Hollywood Menyelamatkan Ekonomi Tiongkok?

Donny Syofyan
Donny Syofyan
Dosen Fakultas Ilmu Budaya Universitas Andalas
- Advertisement -

Dulu, industri perfilman Hollywood meraup keuntungan besar di pasar Tiongkok. Namun, situasi berubah ketika pemerintahan Trump pertama kali berkuasa. Hubungan diplomatik antara Beijing dan Washington memburuk, dan dampaknya pun terasa di industri perfilman. Film-film Hollywood mulai mengalami kesulitan menembus pasar Tiongkok karena ketatnya sensor dan regulasi yang diterapkan.

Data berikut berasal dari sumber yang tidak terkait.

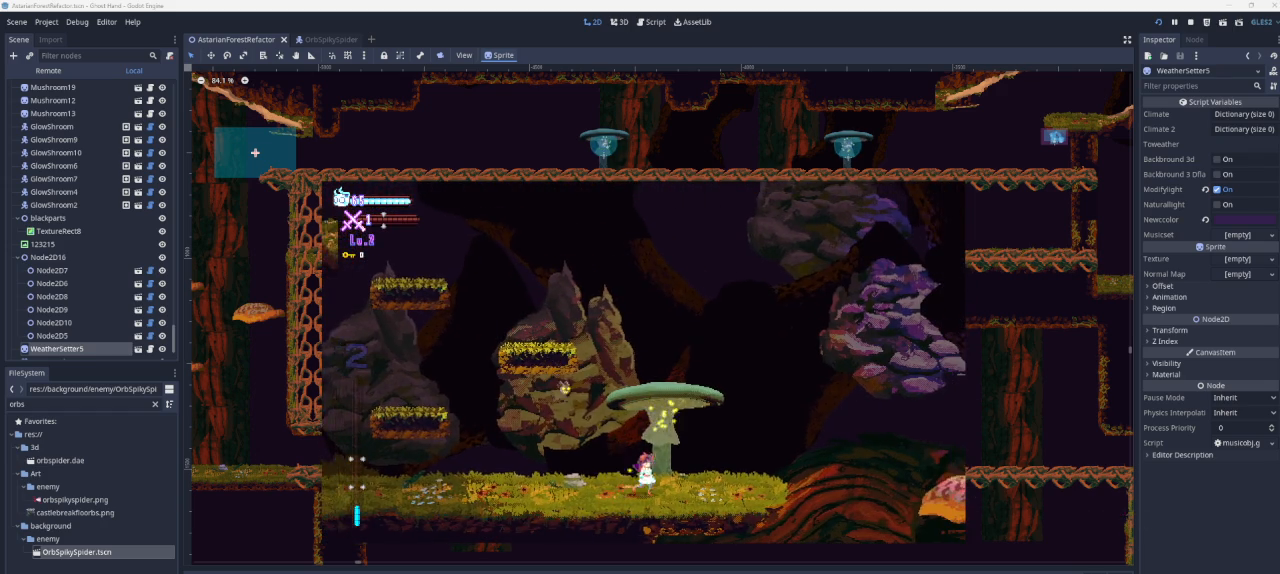
{"buttons": [], "left_stick": "center", "right_stick": "center", "events": [[33, "left_stick", "center"]]}
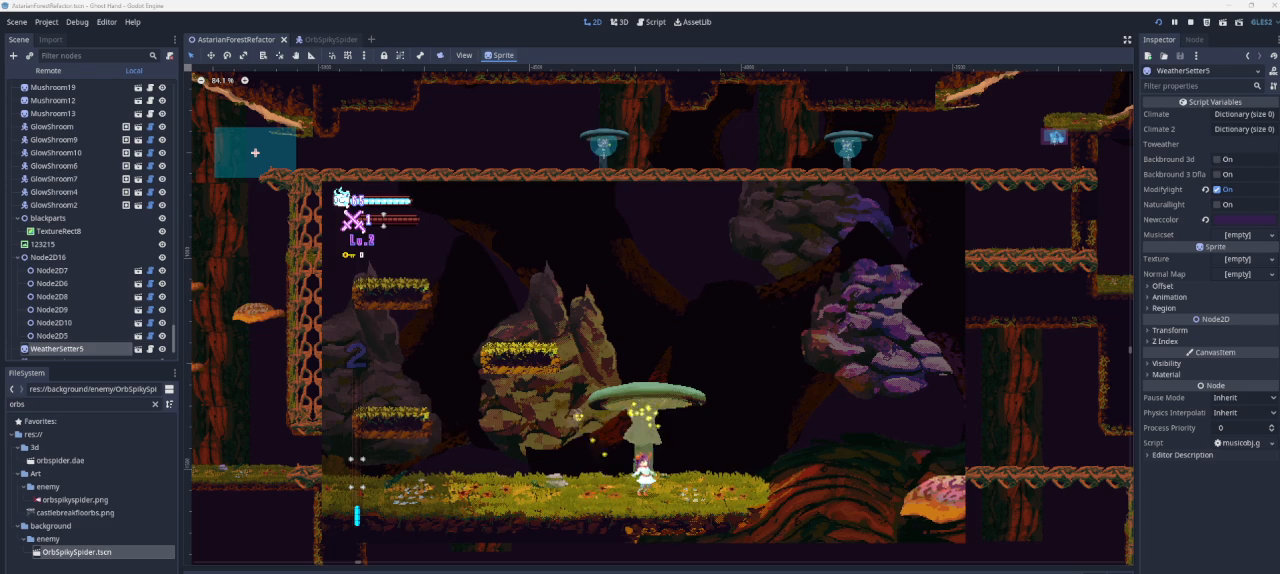
{"buttons": [], "left_stick": "center", "right_stick": "center", "events": []}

Kini, setelah Trump kembali menjabat, Presiden Xi Jinping justru mengambil pendekatan yang berbeda. Alih-alih melanjutkan kebijakan restriktif, Tiongkok kini membuka pintu lebar-lebar bagi Hollywood. Jumlah film Hollywood yang diputar di bioskop-bioskop Tiongkok mencapai angka tertinggi, bahkan pemerintah Tiongkok memberikan subsidi untuk pembelian tiket bioskop. Perubahan sikap yang drastis ini menimbulkan pertanyaan: apa motivasi di balik kebijakan baru ini? Apakah ini hanya strategi sesaat untuk industri perfilman, ataukah ada agenda lain yang lebih besar?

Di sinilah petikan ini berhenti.